Top of WORKING DATA

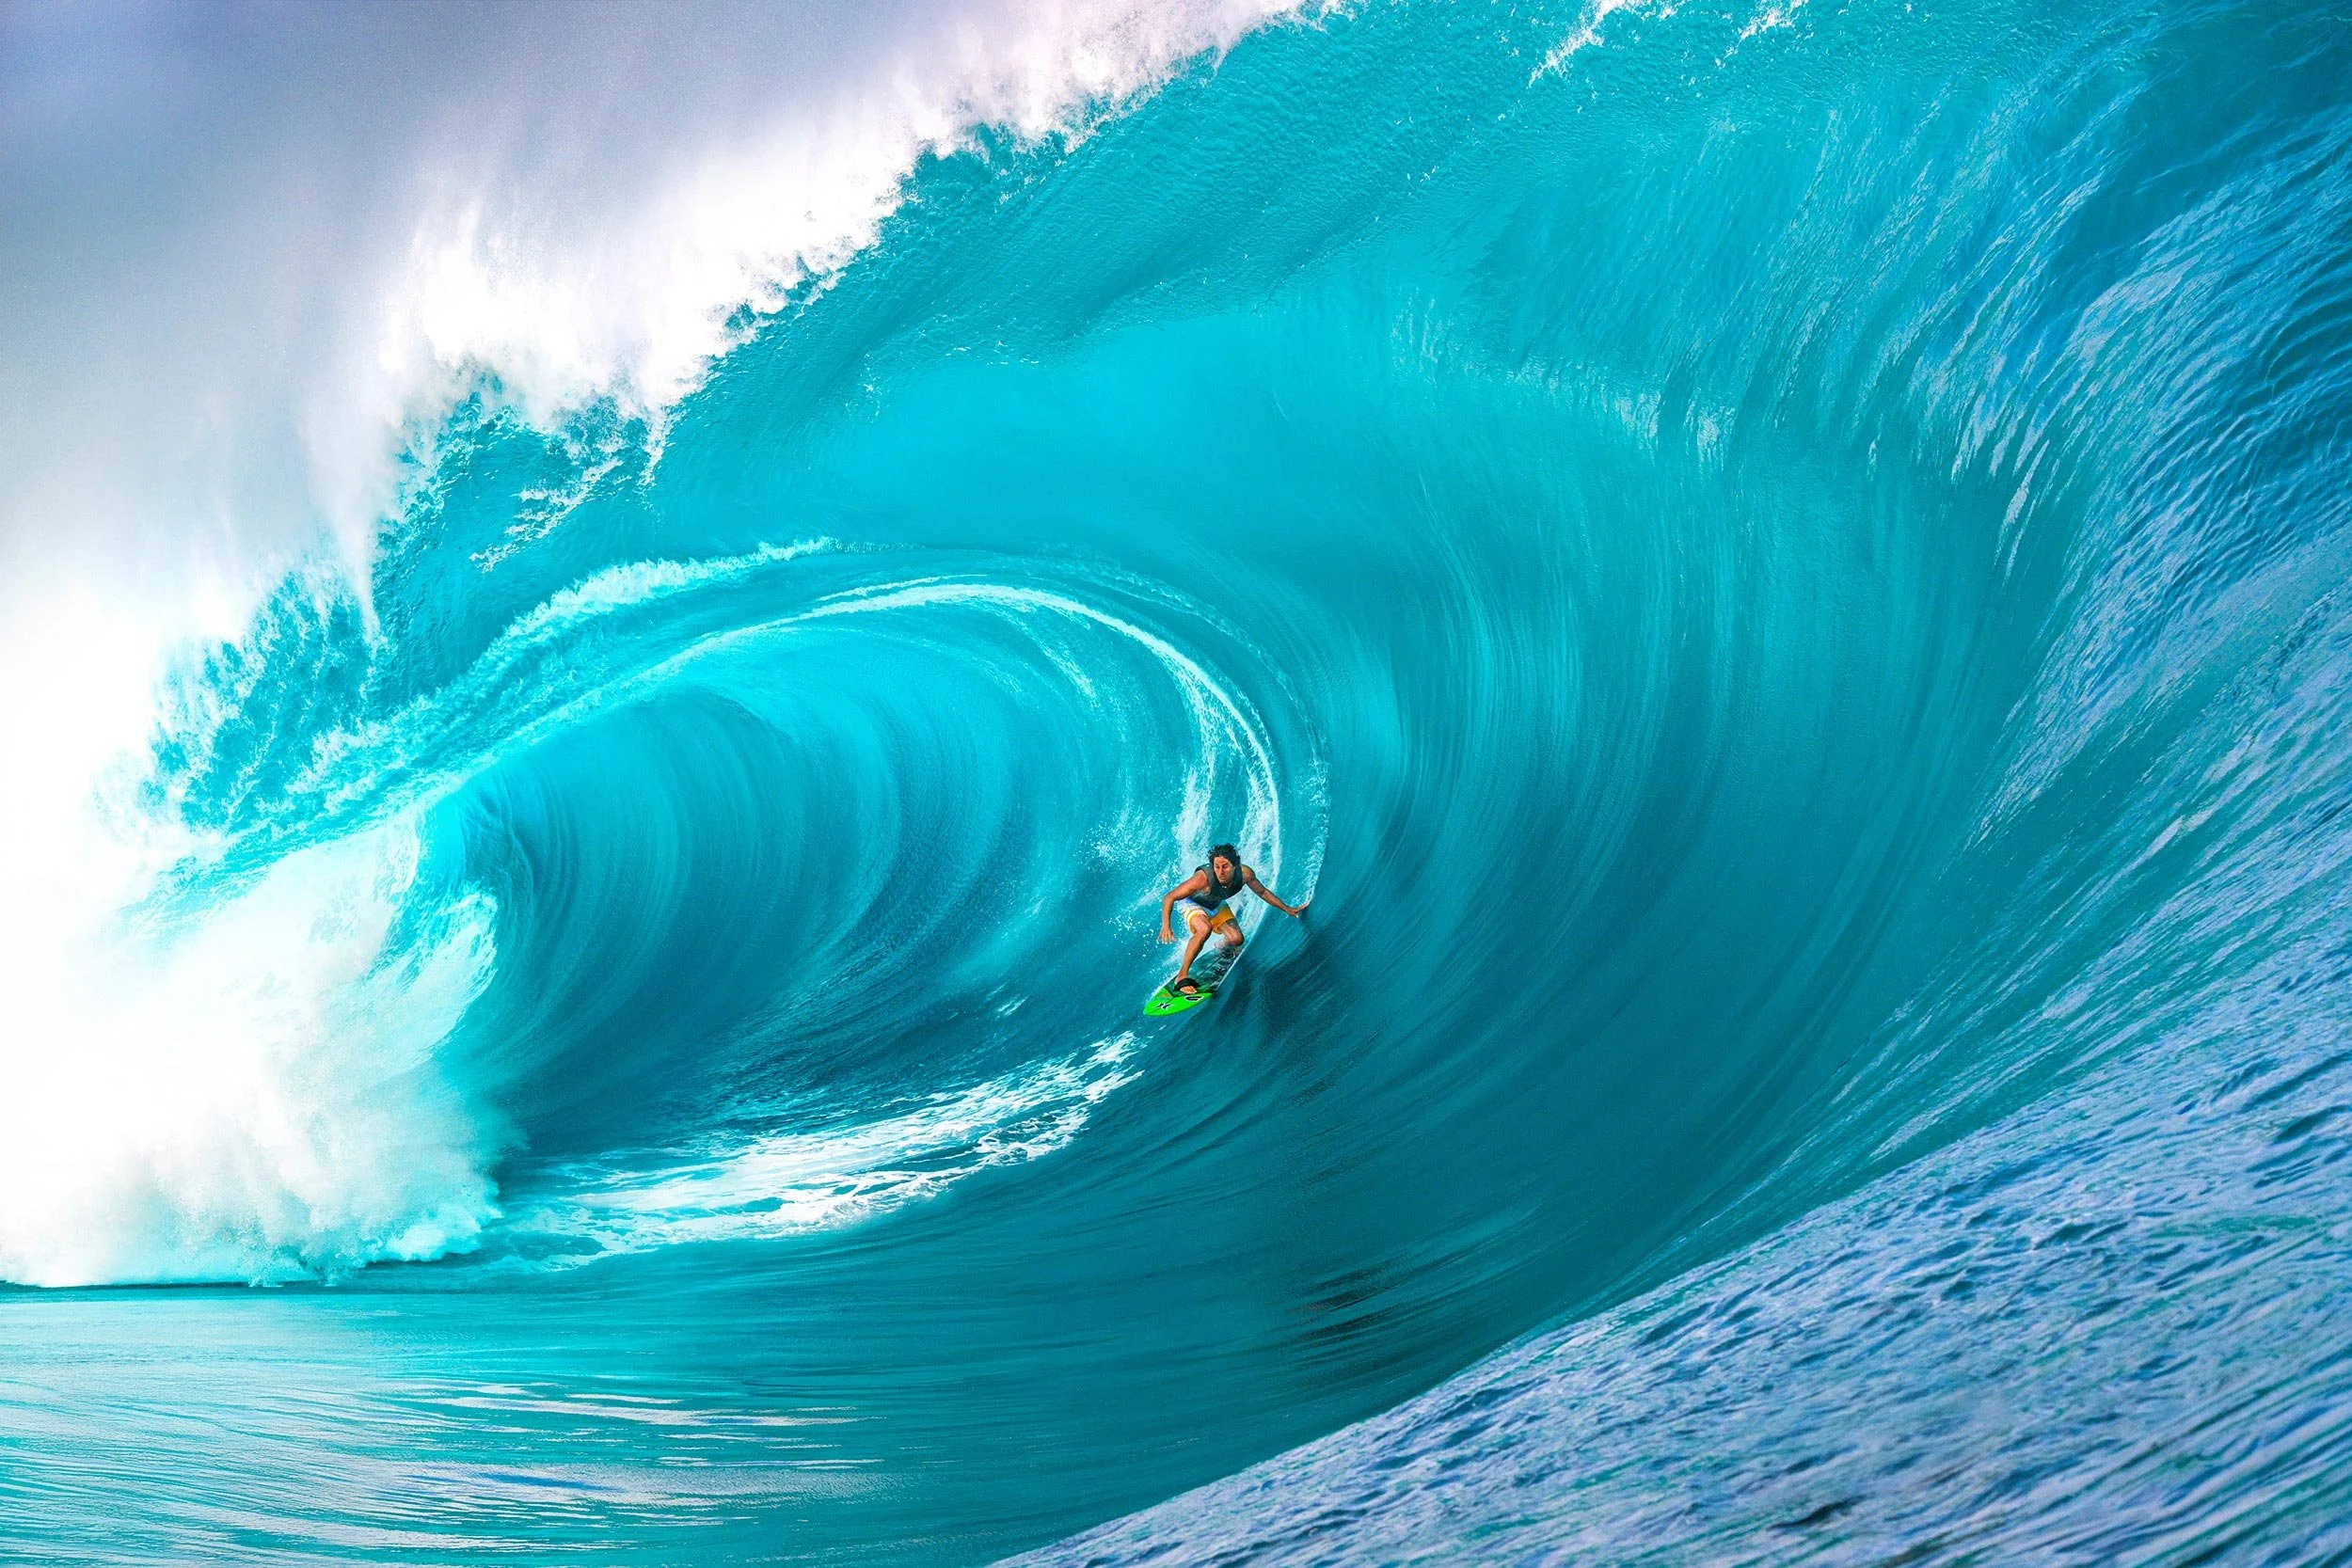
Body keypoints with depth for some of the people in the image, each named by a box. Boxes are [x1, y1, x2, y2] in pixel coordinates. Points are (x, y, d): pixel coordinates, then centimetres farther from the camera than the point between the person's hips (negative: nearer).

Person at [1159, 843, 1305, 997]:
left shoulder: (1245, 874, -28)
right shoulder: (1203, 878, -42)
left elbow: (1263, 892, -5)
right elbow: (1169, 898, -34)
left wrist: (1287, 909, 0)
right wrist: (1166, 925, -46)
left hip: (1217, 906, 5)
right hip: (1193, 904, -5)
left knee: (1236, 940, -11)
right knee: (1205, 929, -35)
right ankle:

Bottom of WORKING DATA
Top of WORKING DATA

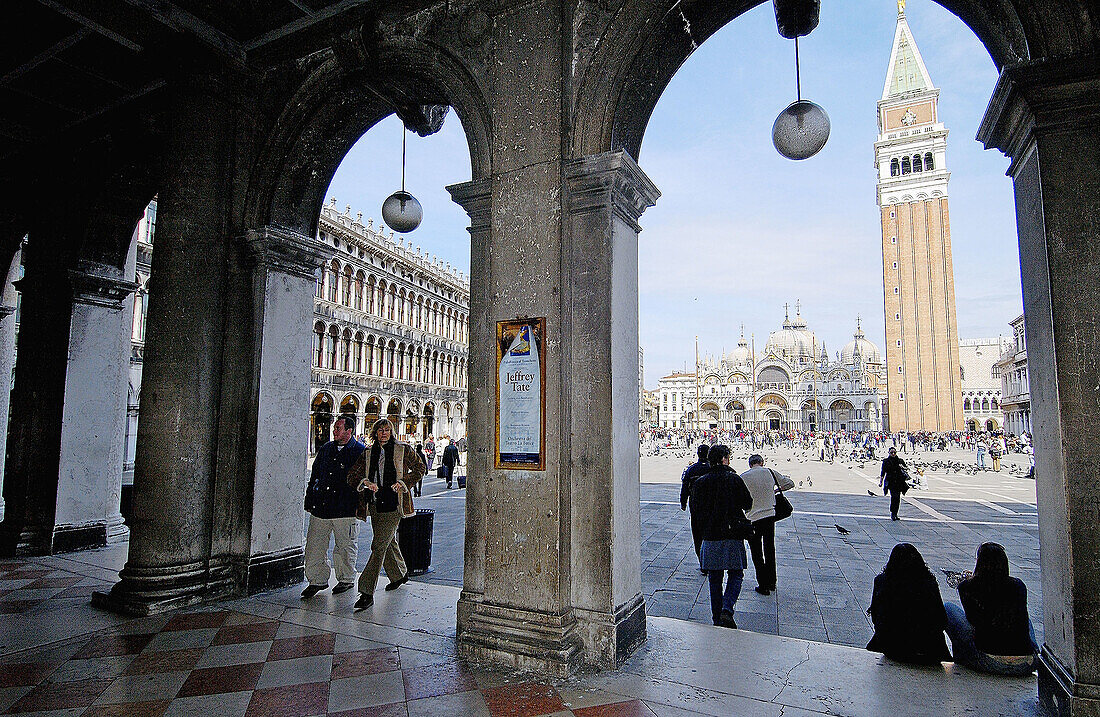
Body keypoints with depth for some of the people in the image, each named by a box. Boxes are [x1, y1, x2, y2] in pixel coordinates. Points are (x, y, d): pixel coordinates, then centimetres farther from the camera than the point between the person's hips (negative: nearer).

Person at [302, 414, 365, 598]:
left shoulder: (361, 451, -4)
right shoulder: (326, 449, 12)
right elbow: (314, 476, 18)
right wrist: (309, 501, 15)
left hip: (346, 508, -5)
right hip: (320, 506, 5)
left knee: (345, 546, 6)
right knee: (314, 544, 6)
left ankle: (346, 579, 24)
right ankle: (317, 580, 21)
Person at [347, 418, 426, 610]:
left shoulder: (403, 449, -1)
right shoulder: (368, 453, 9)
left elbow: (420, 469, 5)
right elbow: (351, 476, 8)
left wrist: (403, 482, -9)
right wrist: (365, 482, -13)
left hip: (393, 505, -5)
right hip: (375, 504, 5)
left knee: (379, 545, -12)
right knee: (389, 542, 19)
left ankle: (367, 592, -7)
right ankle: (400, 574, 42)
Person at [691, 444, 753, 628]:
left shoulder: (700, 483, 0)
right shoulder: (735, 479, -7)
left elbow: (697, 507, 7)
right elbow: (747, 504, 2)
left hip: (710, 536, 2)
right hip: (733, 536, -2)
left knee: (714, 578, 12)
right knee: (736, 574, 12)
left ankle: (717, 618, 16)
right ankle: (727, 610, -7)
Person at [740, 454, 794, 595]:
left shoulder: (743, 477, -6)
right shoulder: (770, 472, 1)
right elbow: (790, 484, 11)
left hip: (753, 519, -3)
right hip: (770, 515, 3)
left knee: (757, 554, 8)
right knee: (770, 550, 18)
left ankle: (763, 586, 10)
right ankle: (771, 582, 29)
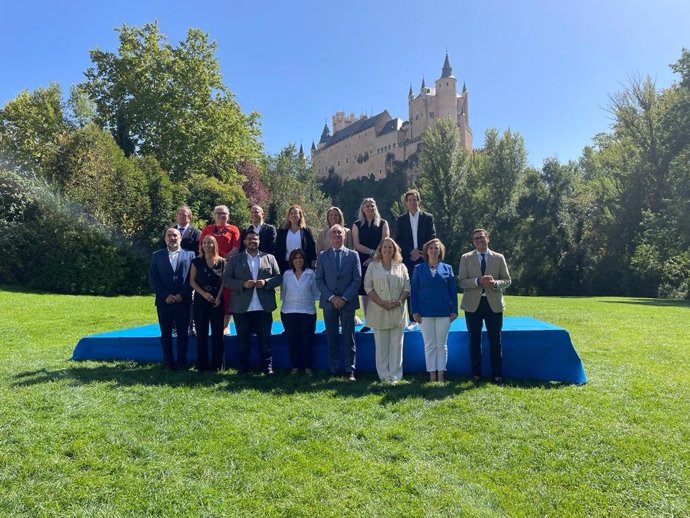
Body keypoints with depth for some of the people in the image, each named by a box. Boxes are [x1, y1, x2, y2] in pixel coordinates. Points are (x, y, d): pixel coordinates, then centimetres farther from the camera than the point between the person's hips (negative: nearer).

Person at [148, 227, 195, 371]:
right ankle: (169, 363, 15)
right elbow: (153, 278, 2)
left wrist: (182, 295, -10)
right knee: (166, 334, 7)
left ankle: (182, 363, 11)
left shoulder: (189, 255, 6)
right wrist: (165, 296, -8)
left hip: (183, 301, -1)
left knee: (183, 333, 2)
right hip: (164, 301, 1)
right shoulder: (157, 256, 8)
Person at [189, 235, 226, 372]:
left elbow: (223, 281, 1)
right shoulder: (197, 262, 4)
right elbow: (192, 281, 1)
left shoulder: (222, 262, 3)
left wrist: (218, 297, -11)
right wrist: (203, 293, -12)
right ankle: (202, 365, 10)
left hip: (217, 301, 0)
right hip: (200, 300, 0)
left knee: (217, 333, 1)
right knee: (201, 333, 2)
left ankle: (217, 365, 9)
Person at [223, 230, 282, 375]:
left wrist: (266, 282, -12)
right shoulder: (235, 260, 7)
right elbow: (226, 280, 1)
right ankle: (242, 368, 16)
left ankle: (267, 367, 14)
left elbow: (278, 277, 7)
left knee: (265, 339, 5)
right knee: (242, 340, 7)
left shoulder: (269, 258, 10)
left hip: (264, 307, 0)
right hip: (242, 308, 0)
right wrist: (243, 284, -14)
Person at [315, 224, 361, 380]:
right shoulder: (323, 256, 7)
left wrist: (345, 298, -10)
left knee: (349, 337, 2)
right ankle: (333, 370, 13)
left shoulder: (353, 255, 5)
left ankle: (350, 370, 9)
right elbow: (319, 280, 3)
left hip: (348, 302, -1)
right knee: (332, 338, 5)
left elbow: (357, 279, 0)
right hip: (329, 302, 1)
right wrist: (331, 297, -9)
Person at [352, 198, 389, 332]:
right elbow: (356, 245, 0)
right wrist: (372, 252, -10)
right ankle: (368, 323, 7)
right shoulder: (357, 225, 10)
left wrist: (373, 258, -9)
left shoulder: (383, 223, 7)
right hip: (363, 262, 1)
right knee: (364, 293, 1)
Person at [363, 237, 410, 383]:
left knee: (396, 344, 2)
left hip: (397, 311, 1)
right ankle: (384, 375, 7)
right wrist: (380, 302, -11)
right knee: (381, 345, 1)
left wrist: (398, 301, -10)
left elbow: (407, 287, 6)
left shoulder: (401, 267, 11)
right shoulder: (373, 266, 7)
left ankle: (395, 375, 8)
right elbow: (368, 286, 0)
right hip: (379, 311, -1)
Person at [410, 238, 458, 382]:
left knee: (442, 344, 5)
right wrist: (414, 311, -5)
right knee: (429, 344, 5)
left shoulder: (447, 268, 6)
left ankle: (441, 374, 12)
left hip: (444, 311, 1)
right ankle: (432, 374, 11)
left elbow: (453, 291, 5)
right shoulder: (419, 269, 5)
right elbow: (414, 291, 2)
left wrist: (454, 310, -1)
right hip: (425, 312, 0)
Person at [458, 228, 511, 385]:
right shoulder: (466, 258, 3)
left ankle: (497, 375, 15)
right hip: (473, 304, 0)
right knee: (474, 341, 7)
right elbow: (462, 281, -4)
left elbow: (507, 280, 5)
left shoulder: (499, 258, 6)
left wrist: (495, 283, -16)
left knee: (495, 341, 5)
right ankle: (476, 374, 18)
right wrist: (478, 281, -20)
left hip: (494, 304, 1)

Bottom of WORKING DATA

▶ TASK DIRECTIONS
Which lines run from the one holding "right wrist: (331, 297, -9)" through the one holding "left hip: (444, 311, 1)" in the records above? Repeat them exactly, both included, and nothing more.

▶ WRITTEN REPLY
right wrist: (331, 297, -9)
Person at [352, 198, 389, 332]:
right elbow: (356, 245, 0)
right wrist: (372, 252, -10)
right ankle: (368, 323, 7)
right shoulder: (357, 225, 10)
left wrist: (373, 258, -9)
left shoulder: (383, 223, 7)
right hip: (363, 262, 1)
right knee: (364, 293, 1)
Person at [363, 237, 410, 383]:
left knee: (396, 344, 2)
left hip: (397, 311, 1)
right ankle: (384, 375, 7)
right wrist: (380, 302, -11)
right knee: (381, 345, 1)
left wrist: (398, 301, -10)
left elbow: (407, 287, 6)
left shoulder: (401, 267, 11)
right shoulder: (373, 266, 7)
left ankle: (395, 375, 8)
right elbow: (368, 286, 0)
right hip: (379, 311, -1)
Person at [410, 238, 458, 382]:
left knee: (442, 344, 5)
right wrist: (414, 311, -5)
right knee: (429, 344, 5)
left shoulder: (447, 268, 6)
left ankle: (441, 374, 12)
left hip: (444, 311, 1)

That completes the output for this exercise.